Israeli research showed how a small asteroid was formed, successful solid-fuel launches for China and Korea, and an existential threat to space tourism. This Week In Space

The Family Connection of Asteroids

In September 2022, NASA, the United States space agency, conducted an experiment to deflect an asteroid by colliding a spacecraft with it. The primary objective was to demonstrate the feasibility of deflecting an asteroid heading towards Earth through such a collision or a series of collisions. The spacecraft forcefully collided with a small asteroid named Dimorphos, about 160 meters in diameter, which was chosen for the experiment partly because it orbits a larger asteroid named Didymos. This fact made it easier for researchers to measure the orbital deviation. The successful results of the collision indeed indicated a change in the orbit of the small asteroid. 

In parallel to the main experiment, a research team led by Dr. David Polishuk from the Weizmann Institute of Science tried to seize the opportunity to delve deeper into the structure of asteroids. Among other things, they examined the theory that in such systems, where a small asteroid orbits a larger one, the smaller moonlet is formed from the accumulation of material released from the main asteroid.

Polishuk followed the collision and its aftermath from the Weizmann Institute’s observatory located in Neot Smadar in the Arava region, and simultaneously from a large remotely operated telescope in Hawaii, capable of examining the asteroid's infrared radiation composition. "When it was night here I observed with our telescope, rested briefly, and then operated the telescope in Hawaii when it was night there. It was a pretty exhausting week," he described the experience to the Davidson Institute website.

Since this system was about 11 million kilometers from us at the time of the collision, the resolution of the telescopes in the experiment did not allow distinguishing between the two asteroids. "In our image they appear within the same pixel," explained Polishuk. "Spectrum measurements prior to the collision primarily reflect the composition of Didymos, the larger asteroid, the surface area of which is 20 times that of Dimorphos. However, after the collision, a dust cloud was created, originating from Dimorphos, allowing us to analyze its spectrum and compare its composition to that of Didymos."

Records supplied
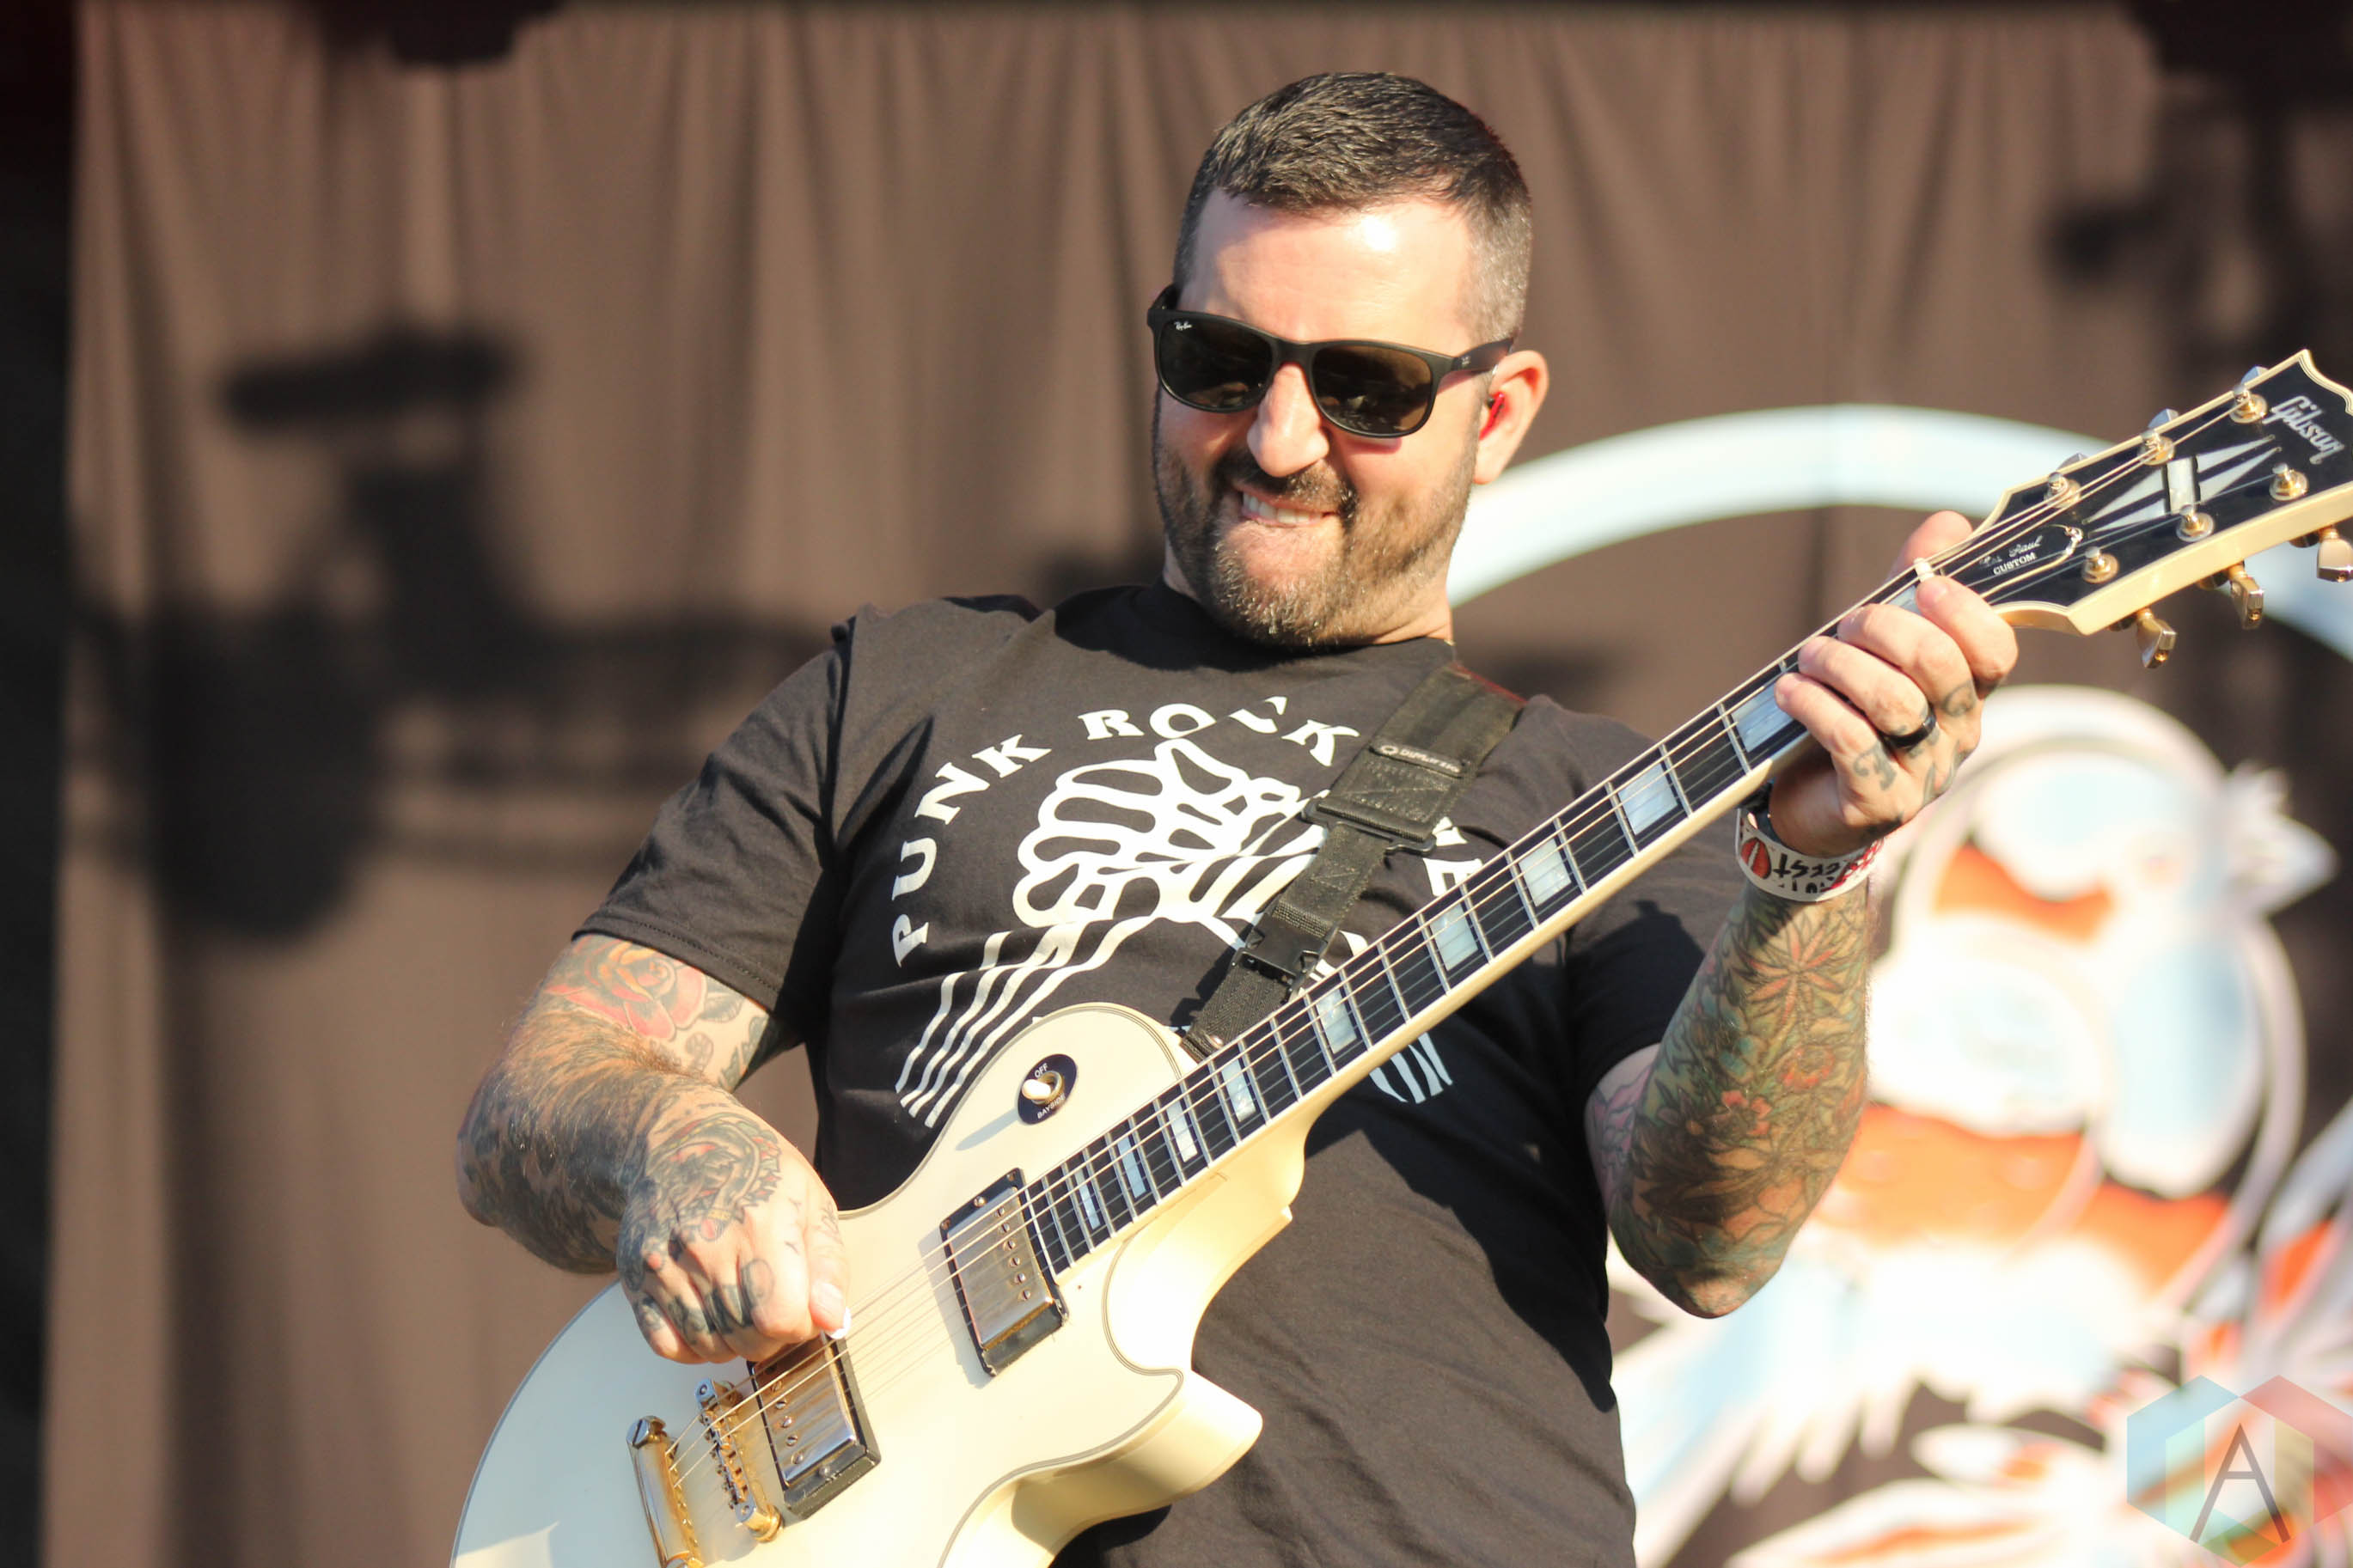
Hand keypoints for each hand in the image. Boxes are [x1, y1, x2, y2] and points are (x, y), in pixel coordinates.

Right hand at [616, 1091, 848, 1364]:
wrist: (681, 1139)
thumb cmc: (754, 1166)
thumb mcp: (811, 1199)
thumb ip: (828, 1265)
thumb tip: (832, 1320)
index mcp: (759, 1225)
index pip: (780, 1318)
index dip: (801, 1325)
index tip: (802, 1307)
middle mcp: (706, 1248)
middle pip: (747, 1338)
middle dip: (772, 1336)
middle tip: (773, 1304)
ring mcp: (666, 1265)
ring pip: (709, 1348)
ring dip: (735, 1342)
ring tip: (744, 1307)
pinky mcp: (637, 1278)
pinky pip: (666, 1344)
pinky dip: (693, 1346)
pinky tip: (710, 1319)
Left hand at [1766, 510, 2018, 857]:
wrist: (1808, 803)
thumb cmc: (1849, 710)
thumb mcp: (1880, 646)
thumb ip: (1911, 586)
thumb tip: (1949, 524)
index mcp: (1966, 691)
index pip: (1996, 648)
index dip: (1963, 610)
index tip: (1922, 584)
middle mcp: (1955, 733)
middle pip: (1939, 666)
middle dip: (1883, 629)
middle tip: (1844, 626)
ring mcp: (1923, 772)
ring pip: (1893, 702)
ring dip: (1840, 666)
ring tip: (1808, 658)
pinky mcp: (1881, 803)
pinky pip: (1853, 742)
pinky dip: (1815, 706)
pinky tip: (1790, 692)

Check your understanding
#1 In the asteroid article, give again the part that opens with the words containing "Polishuk followed the" and closes with "Davidson Institute website.", swapping "exhausting" for "grueling".
#2 Resume the article on asteroid research after its final sentence.

Expected responses
#1
Polishuk followed the collision and its aftermath from the Weizmann Institute’s observatory located in Neot Smadar in the Arava region, and simultaneously from a large remotely operated telescope in Hawaii, capable of examining the asteroid's infrared radiation composition. "When it was night here I observed with our telescope, rested briefly, and then operated the telescope in Hawaii when it was night there. It was a pretty grueling week," he described the experience to the Davidson Institute website.

#2
The conclusion was not surprising, but it allowed researchers to confirm the theory concerning  the formation of such systems. The findings are in the process of publication  in the Journal of Planetary Sciences. "The measurements show that they are composed of the same material, mainly silicon compounds, and this reinforces the hypothesis that the small Dimorphos was created from material ejected from Didymos," said Polishuk. "Further support for this hypothesis came from the observation that the external color of asteroids of this type changes slightly over time due to radiation and exposure to charged particles. It was expected that the color of the dust cloud, originating from the inner parts of Dimorphos, might match the material less exposed to radiation. However, the color was found to be very similar to the external color of Didymos, supporting the assumption that it was formed from material that had already undergone such wear in the larger asteroid.

According to Polishuk, systems of asteroid pairs of this size are very common, and researchers estimate that at least 15 percent of similar asteroids have a small sattelite. This estimation was reinforced just last month when the American spacecraft "Lucy" discovered a small moonlet near an asteroid it studied. However, investigating these pairs is challenging due to their modest size, making it difficult to confirm the theory regarding their formation. "The asteroid deflection experiment provided us with a unique opportunity to advance our understanding of asteroid physics, and we fully embraced this opportunity.”

ההתנגשות שחשפה את הקשר בין שני האסטרואידים. רגע ההתנגשות של חללית DART באסטרואיד דימורפוס, שתיעדה החללית האיטלקית הזעירה LICIA במסגרת הניסוי | צילום: NASA/ASI
The collision that revealed the connection between the two asteroids. The moment of DART spacecraft's collision with the asteroid Dimorphos, captured by the small Italian spacecraft LICIA, as part of the experiment | Photo: NASA/ASI

Sea-to-Satellite Rockets

Both China and South Korea launched satellites into space this week using solid-fuel rockets, both launched from sea platforms. The Korean missile was launched from a platform located about four kilometers off the coast of Jeju Island in the south of the country. It placed a small radar satellite, weighing about 100 kilograms, into a 650-kilometer orbit, a move that seems largely a response to North Korea's launch of its first reconnaissance satellite about two weeks earlier. The launch followed South Korea's earlier accomplishment of launching its inaugural domestically produced satellite, albeit through SpaceX's Falcon 9 rocket from the United States.

The South Korean missile is a three-stage launcher powered by solid fuel, and a fourth stage powered by liquid fuel, to allow precise placement of the satellite in its orbit. It was designed by the South Korean Ministry of Defense's Development Agency and produced by Hanwha Corporation. This launch was the third of its kind following two previous trials in 2022. The Seoul Ministry of Defense has expressed its intention to develop similar rockets capable of accommodating heavier satellite payloads, ranging from 500 to 700 kilograms.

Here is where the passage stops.